A ~100 line Node.js script deployed on Fly.io free tier:

  1. Connect to wss://jetstream2.us-east.bsky.network/subscribe?wantedCollections=fund.at.endorse
  2. Process each event:
    • create: normalize the endorsed URI, add the author DID to a Redis set
    • delete: remove the author DID from the set
  3. Redis data model:
    • endorse:dids:<normalized-uri> → Redis Set of endorser DIDs
    • endorse:cursor → last processed time_us for gapless reconnection
  4. Reconnection: on disconnect, resume from saved cursor (subtract 5s safety buffer)

Pseudocode

const ws = new WebSocket(
  'wss://jetstream2.us-east.bsky.network/subscribe' +
  '?wantedCollections=fund.at.endorse'
)

ws.on('message', async (raw) => {
  const event = JSON.parse(raw)
  if (event.kind !== 'commit') return

  const uri = normalizeStewardUri(event.commit.record?.uri)
  if (!uri) return

  const key = `endorse:dids:${uri}`

  if (event.commit.operation === 'create') {
    await redis.sadd(key, event.did)
  } else if (event.commit.operation === 'delete') {
    await redis.srem(key, event.did)
  }

  await redis.set('endorse:cursor', event.time_us)
})

Reading from at.fund

// Total endorsement count
const count = await redis.scard(`endorse:dids:${uri}`)

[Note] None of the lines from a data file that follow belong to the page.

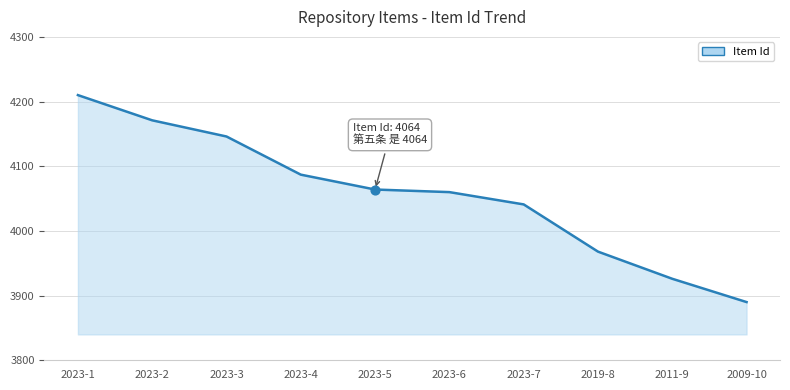

What is the change in value from 2023-6 to 2023-7?

-19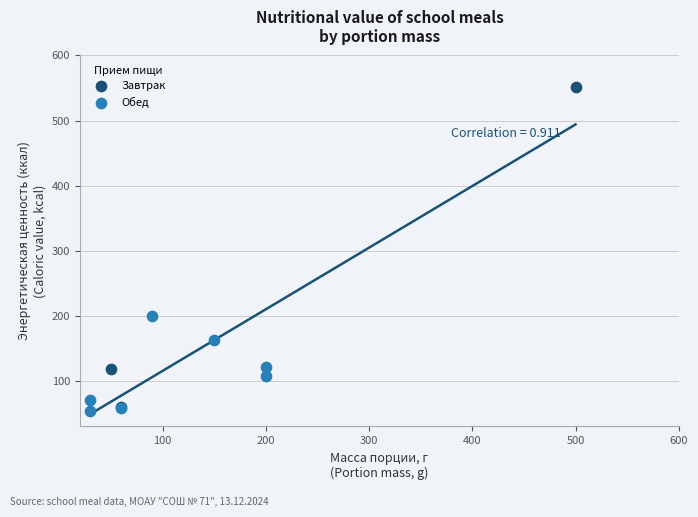

What are all the series names shown in the legend?

Завтрак, Обед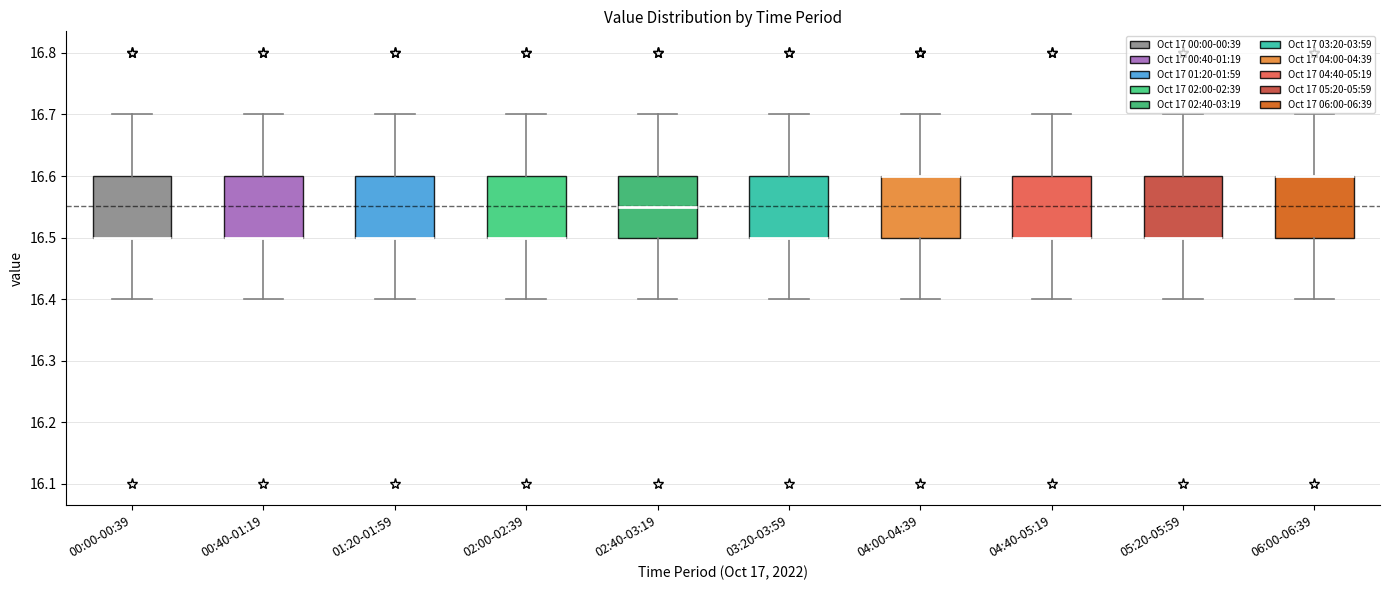

Reading left to right, read every box against the y-axis: the position of its median line, the range the box covers, and the ends of its whiskers. The values are not printed on the chart, so give them approximately, as read against the axis.

00:00-00:39: median 16.50 (drawn on the box's lower edge), box 16.50 to 16.60, whiskers 16.40 to 16.70
00:40-01:19: median 16.50 (drawn on the box's lower edge), box 16.50 to 16.60, whiskers 16.40 to 16.70
01:20-01:59: median 16.50 (drawn on the box's lower edge), box 16.50 to 16.60, whiskers 16.40 to 16.70
02:00-02:39: median 16.50 (drawn on the box's lower edge), box 16.50 to 16.60, whiskers 16.40 to 16.70
02:40-03:19: median 16.55, box 16.50 to 16.60, whiskers 16.40 to 16.70
03:20-03:59: median 16.50 (drawn on the box's lower edge), box 16.50 to 16.60, whiskers 16.40 to 16.70
04:00-04:39: median 16.60 (drawn on the box's upper edge), box 16.50 to 16.60, whiskers 16.40 to 16.70
04:40-05:19: median 16.50 (drawn on the box's lower edge), box 16.50 to 16.60, whiskers 16.40 to 16.70
05:20-05:59: median 16.50 (drawn on the box's lower edge), box 16.50 to 16.60, whiskers 16.40 to 16.70
06:00-06:39: median 16.60 (drawn on the box's upper edge), box 16.50 to 16.60, whiskers 16.40 to 16.70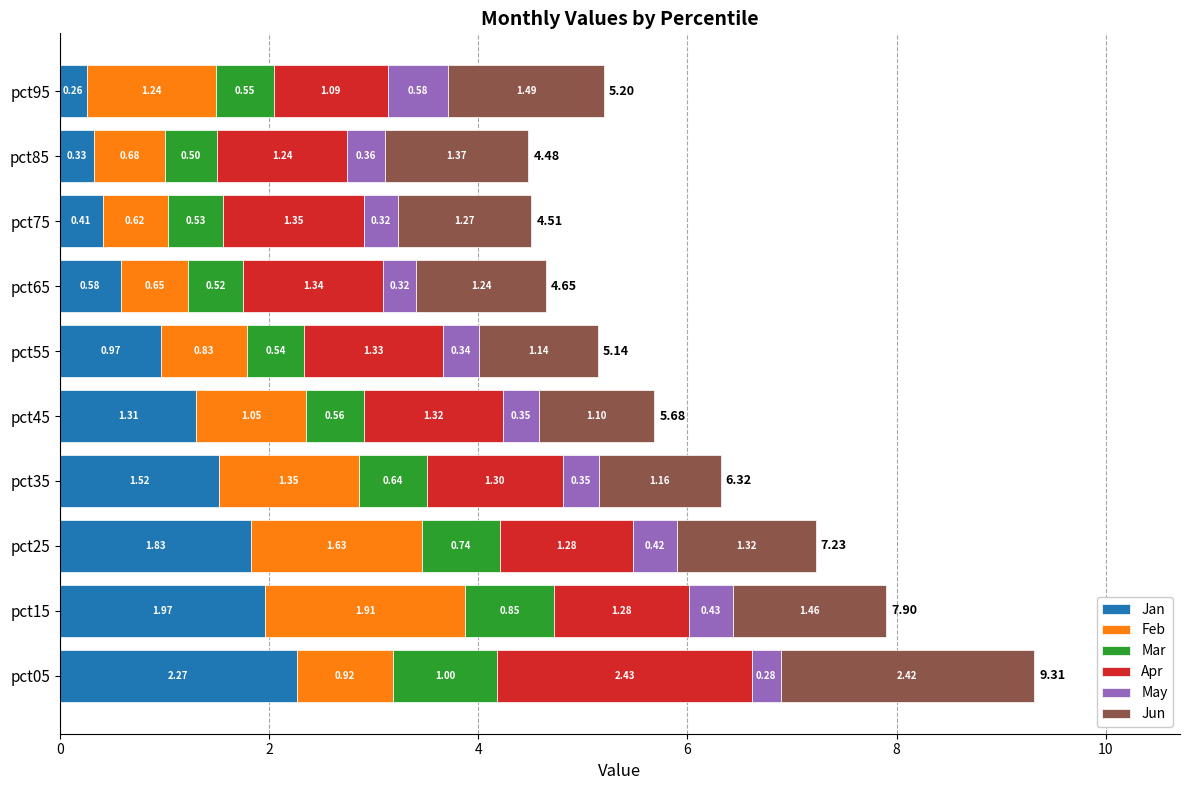

What is the sum of the Jan values at pct95 and pct15?

2.2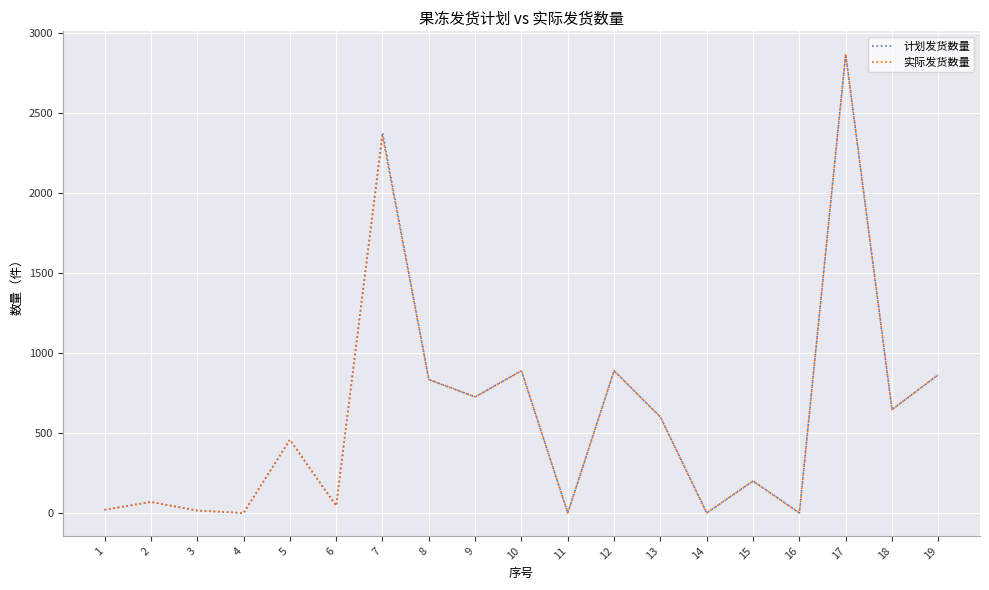

In 计划发货数量, how many points are higher than both neighbors (excluding endpoints)?

7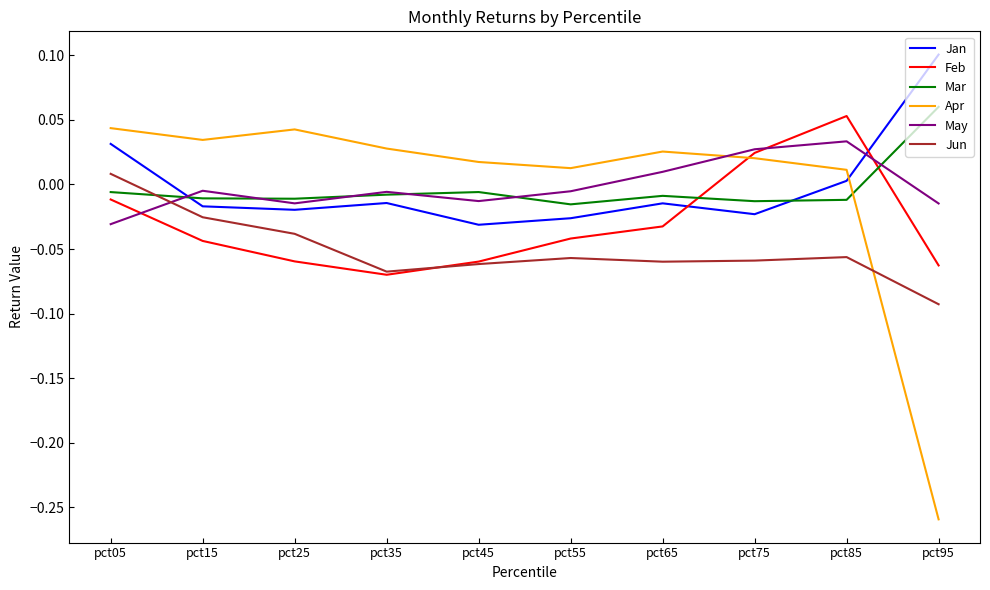

How many values in the Jun series are below 0?

9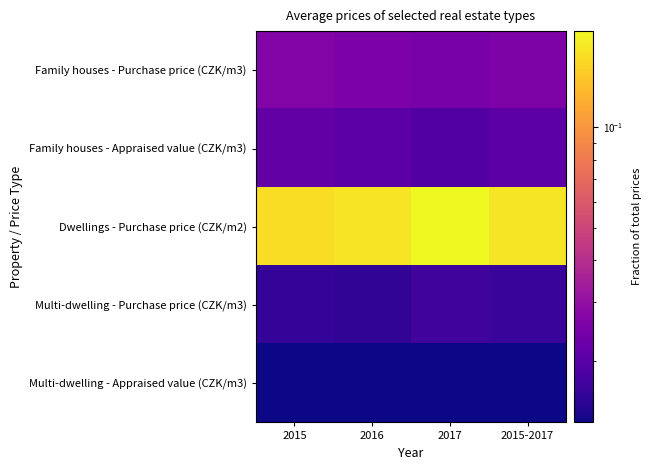

Which category has the highest value across all series?

2017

// Network endorsement count (intersection with follows)
const endorserDids = await redis.smembers(`endorse:dids:${uri}`)
const networkCount = endorserDids.filter(did => followDids.has(did)).length

Backfill Strategy

Jetstream only provides live events + ~24h replay buffer. For historical data:

  1. Initial backfill from current approach: Use the existing Slingshot + PDS listRecords collection to populate Redis sets for all known endorsers
  2. Switch to Jetstream: Once caught up, the collector maintains the index
  3. PDS re-scan as fallback: If the collector goes down for >24h (beyond Jetstream's replay window), re-backfill using the per-follow PDS approach

Deployment

  • Platform: Fly.io free tier (1 shared CPU, 256MB RAM — more than enough)
  • Cost: $0/month for the collector; existing Upstash Redis free tier
  • Monitoring: Fly.io health checks + a simple /health endpoint
  • Scaling: Single instance is sufficient — fund.at.endorse volume is low

Migration Path

  1. Deploy collector alongside existing per-follow PDS queries
  2. Verify Redis data matches PDS query results
  3. Switch at.fund to read from Redis instead of querying PDS per follow
  4. Keep PDS approach as a fallback for cache misses

When to Build This

Consider building when:

  • Follow counts are high enough that per-follow PDS queries add noticeable latency (>5s)
  • We want endorsement data from beyond the user's immediate follow graph
  • We need sub-minute endorsement freshness
  • PDS rate limiting becomes an issue at scale

The current per-follow PDS approach is sufficient until the network has thousands of active endorsers.